Lavoriamo anche con le carceri, “Non me la racconti giusta” è un progetto portato avanti con la fanzine Ziguline. Abbiamo creato un progetto anche per la Reggiana, squadra di calcio della Serie C  ma molto importante per la comunità di Reggio Emilia e per i suoi momenti di aggregazione. In quel caso, abbiamo attinto alla memoria storica indiretta, omaggiando la storia dei suoi giocatori dagli anni Venti fino a oggi. Abbiamo creato due murales. Il primo ritrae calciatori degli anni Quaranta, uniti in un’unica azione, l’altro offre un punto di vista diverso sugli allenatori, quali mentori e personaggi di cultura – l’ambientazione prende infatti spunto da La Scuola di Atene di Raffaello.

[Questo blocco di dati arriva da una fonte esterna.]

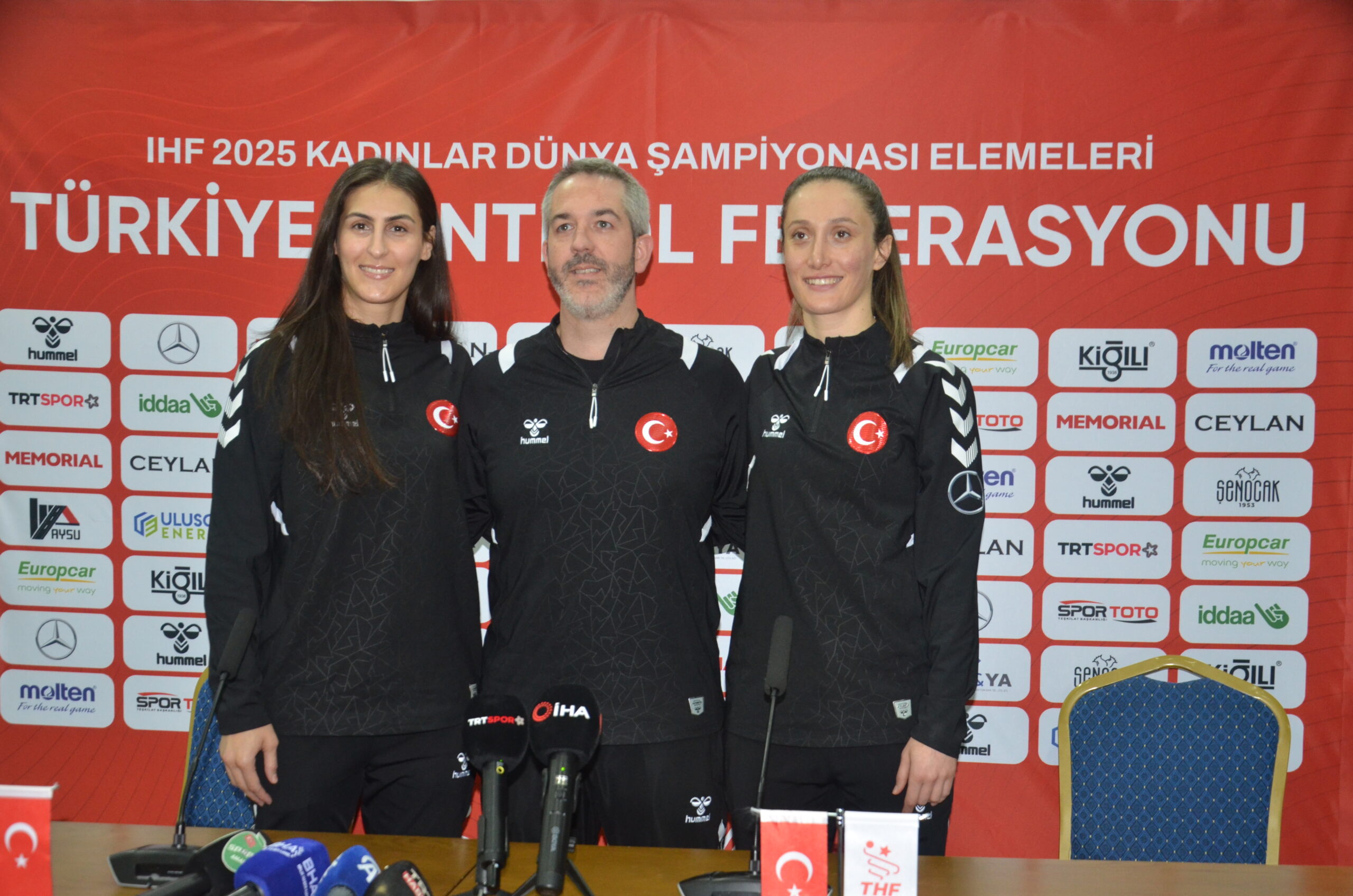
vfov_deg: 29.7
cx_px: 676
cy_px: 448
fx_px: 1688
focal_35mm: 45
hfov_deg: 43.7
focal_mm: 30
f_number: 5.6
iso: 1250
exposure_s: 1/60
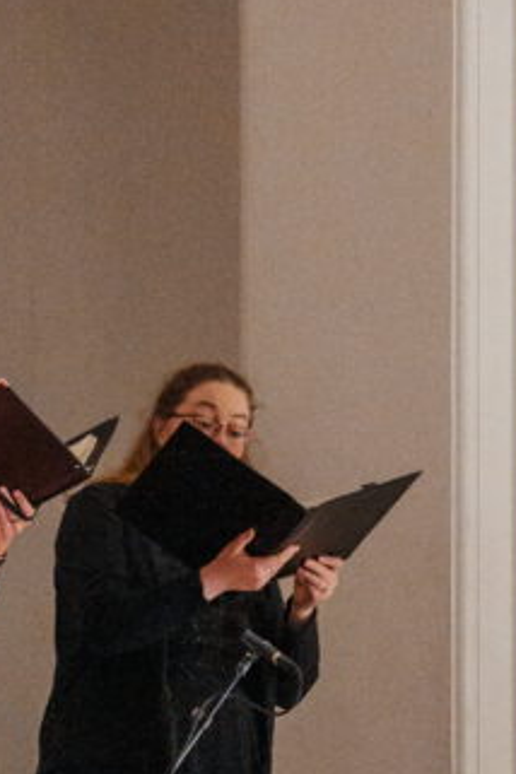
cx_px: -95
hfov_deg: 2.2
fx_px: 13565
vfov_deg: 3.3
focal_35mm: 631
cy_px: 547
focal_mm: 198
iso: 3200
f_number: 2.8
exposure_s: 1/100
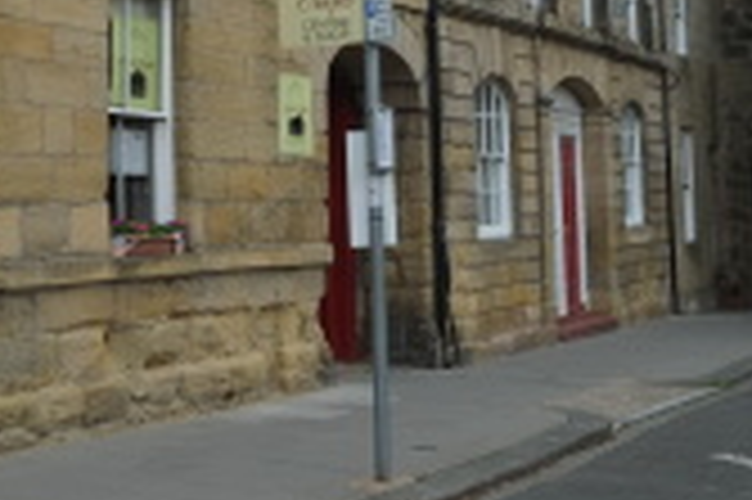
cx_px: 149
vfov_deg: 16.0
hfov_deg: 23.8
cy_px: 16
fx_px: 1753
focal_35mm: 84
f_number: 10
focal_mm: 23
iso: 800
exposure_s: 1/350
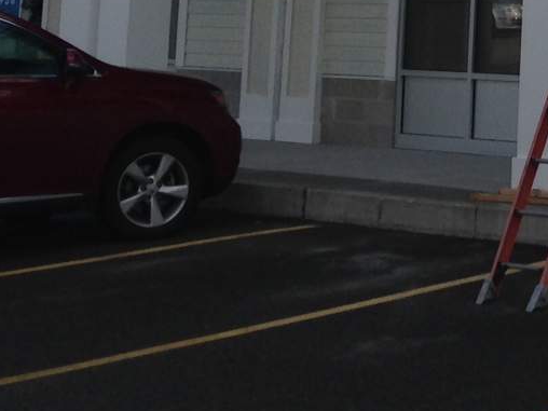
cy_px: -307
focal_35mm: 133
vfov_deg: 10.5
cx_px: 861
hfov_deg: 13.8
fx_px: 2106
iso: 50
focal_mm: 4.12
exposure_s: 1/1205
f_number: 2.4
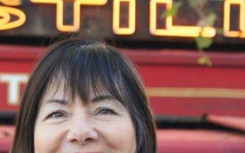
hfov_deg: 12.1
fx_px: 1148
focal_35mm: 172
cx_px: 37
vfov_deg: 7.6
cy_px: 180
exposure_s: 1/80
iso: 400
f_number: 5.6
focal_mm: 50
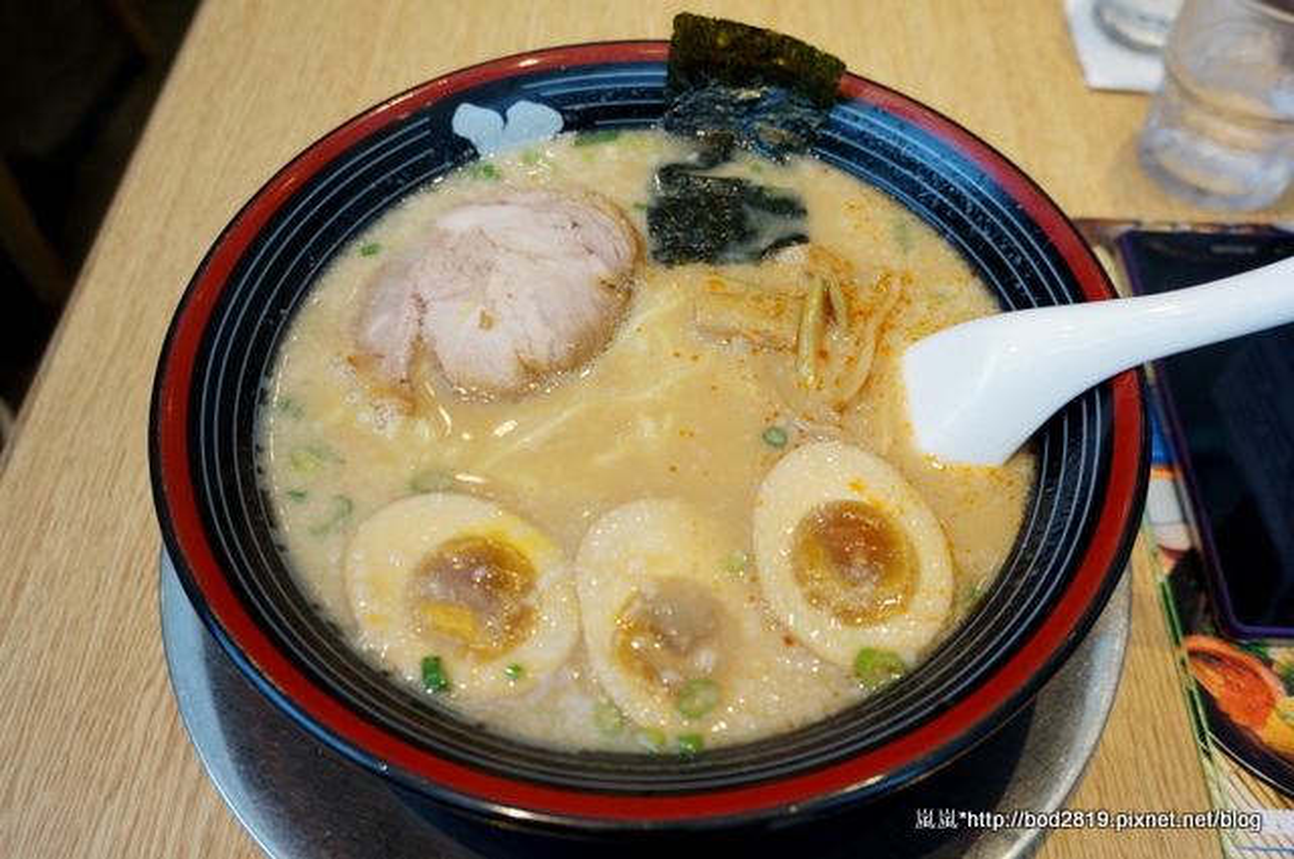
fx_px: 1077
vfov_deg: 43.5
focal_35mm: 30
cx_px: 647
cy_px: 430
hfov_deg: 62.0
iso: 500
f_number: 4
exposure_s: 1/60
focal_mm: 20
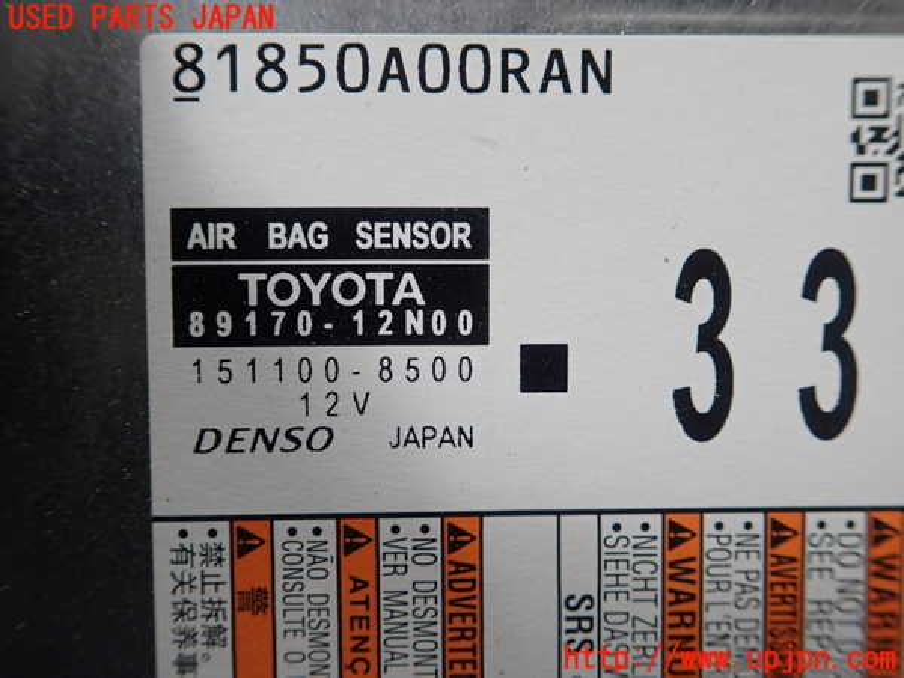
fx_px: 783
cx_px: 452
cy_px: 339
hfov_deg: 60.0
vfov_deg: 46.8
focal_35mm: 30
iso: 320
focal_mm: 5.5
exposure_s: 1/125
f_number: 2.3
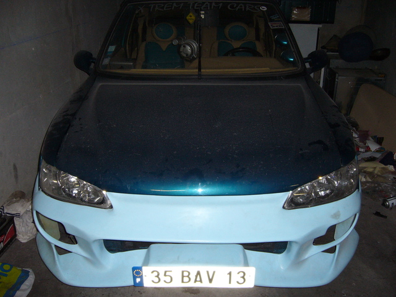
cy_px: 148
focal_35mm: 35
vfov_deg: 40.7
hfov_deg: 52.6
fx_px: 400
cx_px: 198
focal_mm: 5.8
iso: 125
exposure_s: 1/30
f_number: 2.8
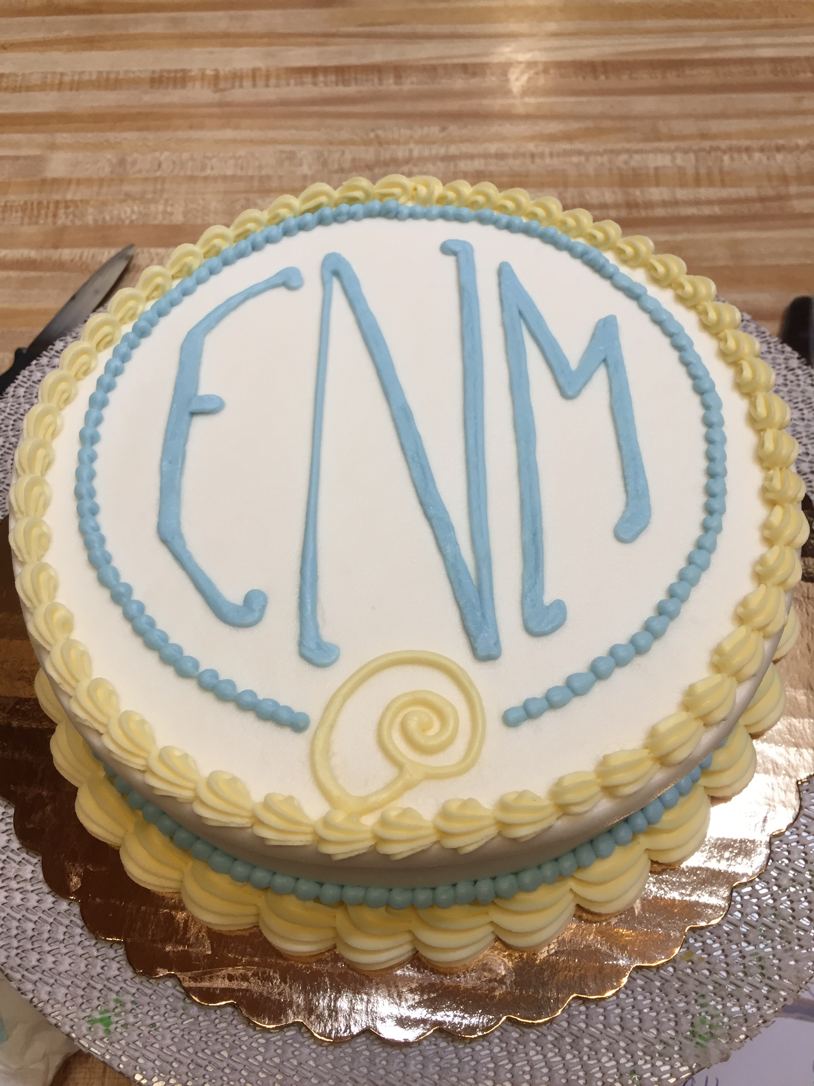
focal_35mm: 29
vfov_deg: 61.7
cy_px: 543
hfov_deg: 48.2
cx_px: 407
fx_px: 909
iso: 32
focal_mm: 4.15
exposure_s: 1/30
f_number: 2.2
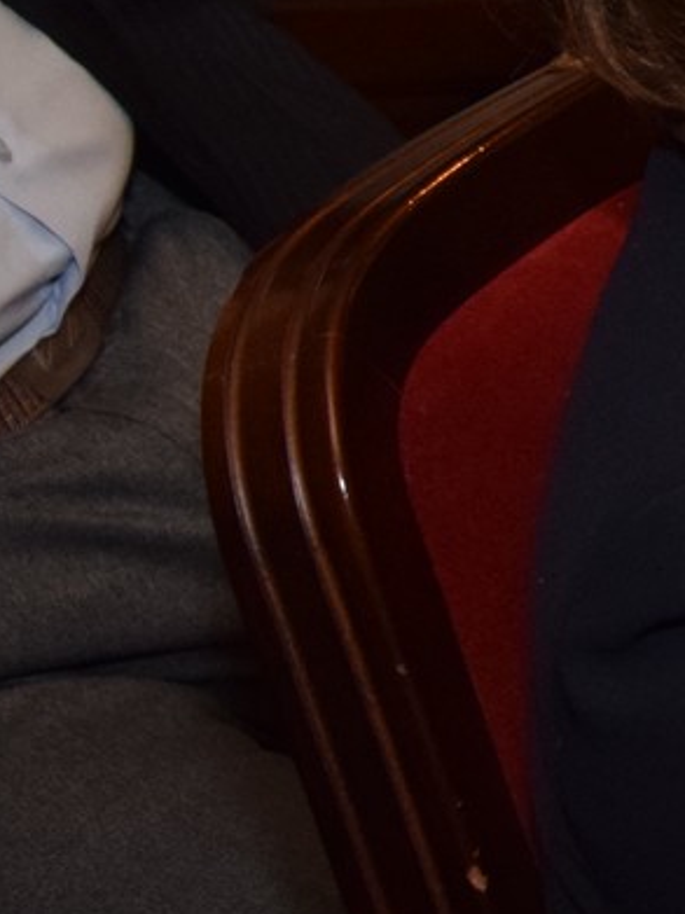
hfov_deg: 6.5
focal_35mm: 212
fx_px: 5597
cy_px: -33
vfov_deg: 9.3
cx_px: 1912
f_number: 4.5
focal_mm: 30
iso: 800
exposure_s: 1/25
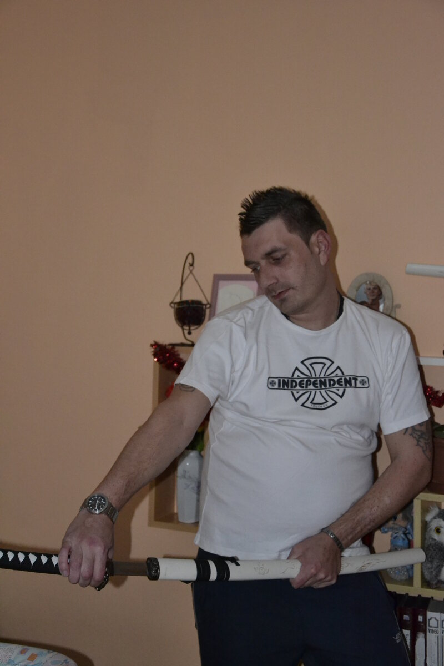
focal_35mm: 52
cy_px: 333
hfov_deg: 25.8
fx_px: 971
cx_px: 222
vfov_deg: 37.9
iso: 3200
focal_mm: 35
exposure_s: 1/60
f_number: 4.5
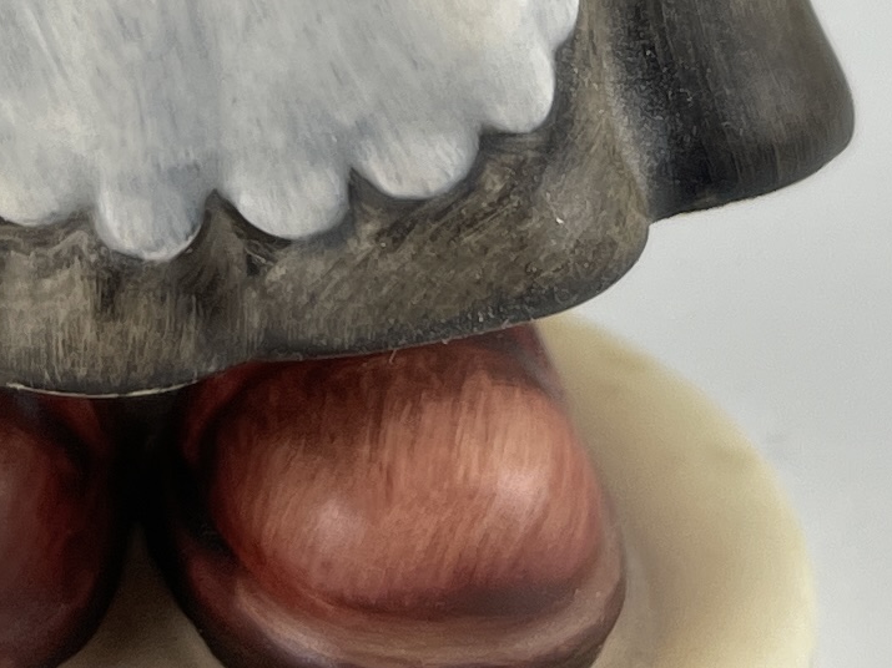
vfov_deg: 10.0
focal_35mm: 141
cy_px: -499
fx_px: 3633
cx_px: 187
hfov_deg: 13.9
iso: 32
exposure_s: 1/164
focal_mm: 5.1
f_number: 1.6
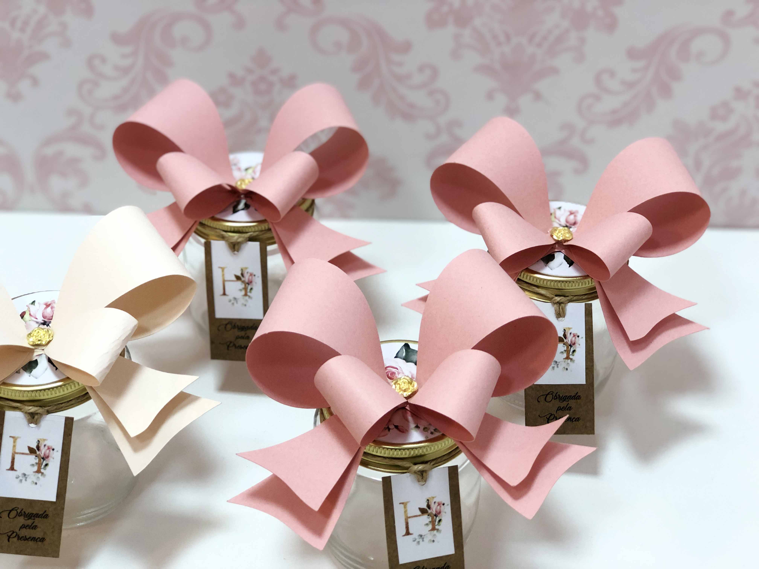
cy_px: 284
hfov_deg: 33.8
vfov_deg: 25.7
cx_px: 380
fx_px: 1250
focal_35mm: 57
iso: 40
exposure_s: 1/30
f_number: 2.8
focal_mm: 6.6
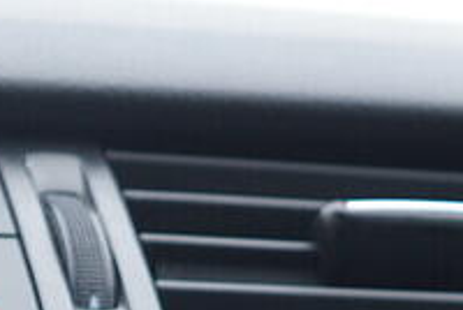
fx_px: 2370
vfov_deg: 7.1
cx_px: 76
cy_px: 716
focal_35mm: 184
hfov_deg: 11.1
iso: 200
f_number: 2.8
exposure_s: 1/40
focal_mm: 24
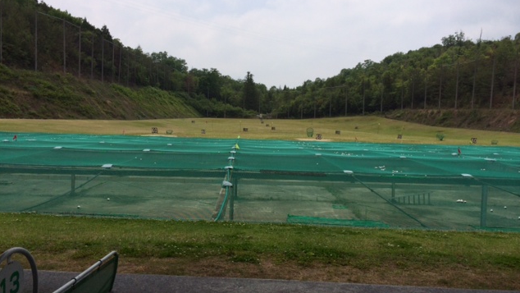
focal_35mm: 33
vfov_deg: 35.7
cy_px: 147
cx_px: 260
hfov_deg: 59.5
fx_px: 455
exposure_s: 1/5128
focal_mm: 4.12
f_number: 2.2
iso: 40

Per “Da prendere e portare”, installazione composta da 42 opere tempera su tela 50 x 50 cm, ho usato la vernice al quarzo, solitamente impiegata per gli esterni dei palazzi. Non mi interessa la bella pittura, per me la pittura è medium per esprimere un contenuto specifico, un linguaggio tecnico di traduzione di principi e valori. Ci sono alcuni artisti come Marlene Dumas che hanno una potenza innata nel segno; dal mio canto, mi preoccupo di ciò che voglio comunicare, cerco di farlo nel modo giusto, con i vocaboli più consoni a estrinsecare il messaggio. Mi adatto al contesto e alla tematica, se dipingo per strada o in piazza, a Rione Sanità o sulle montagne della Valtellina. Ho creato qui un effetto di sintesi, chiaro a colpo d’occhio. Il disegno preparatorio solitamente è tracciato in giallo, qui ho usato il rosso in riferimento alla CGIL. I volti sono presi da foto d’archivio di manifestazioni del passato e del presente, mettendo insieme i motti e le parole d’ordine dagli anni Sessanta con le urgenze attuali. L’accordo è che questa serie venga usata dal mondo della CGIL ogni qualvolta sia richiesta, potendo essere spediti anche solo alcuni dei riquadri del puzzle complessivo.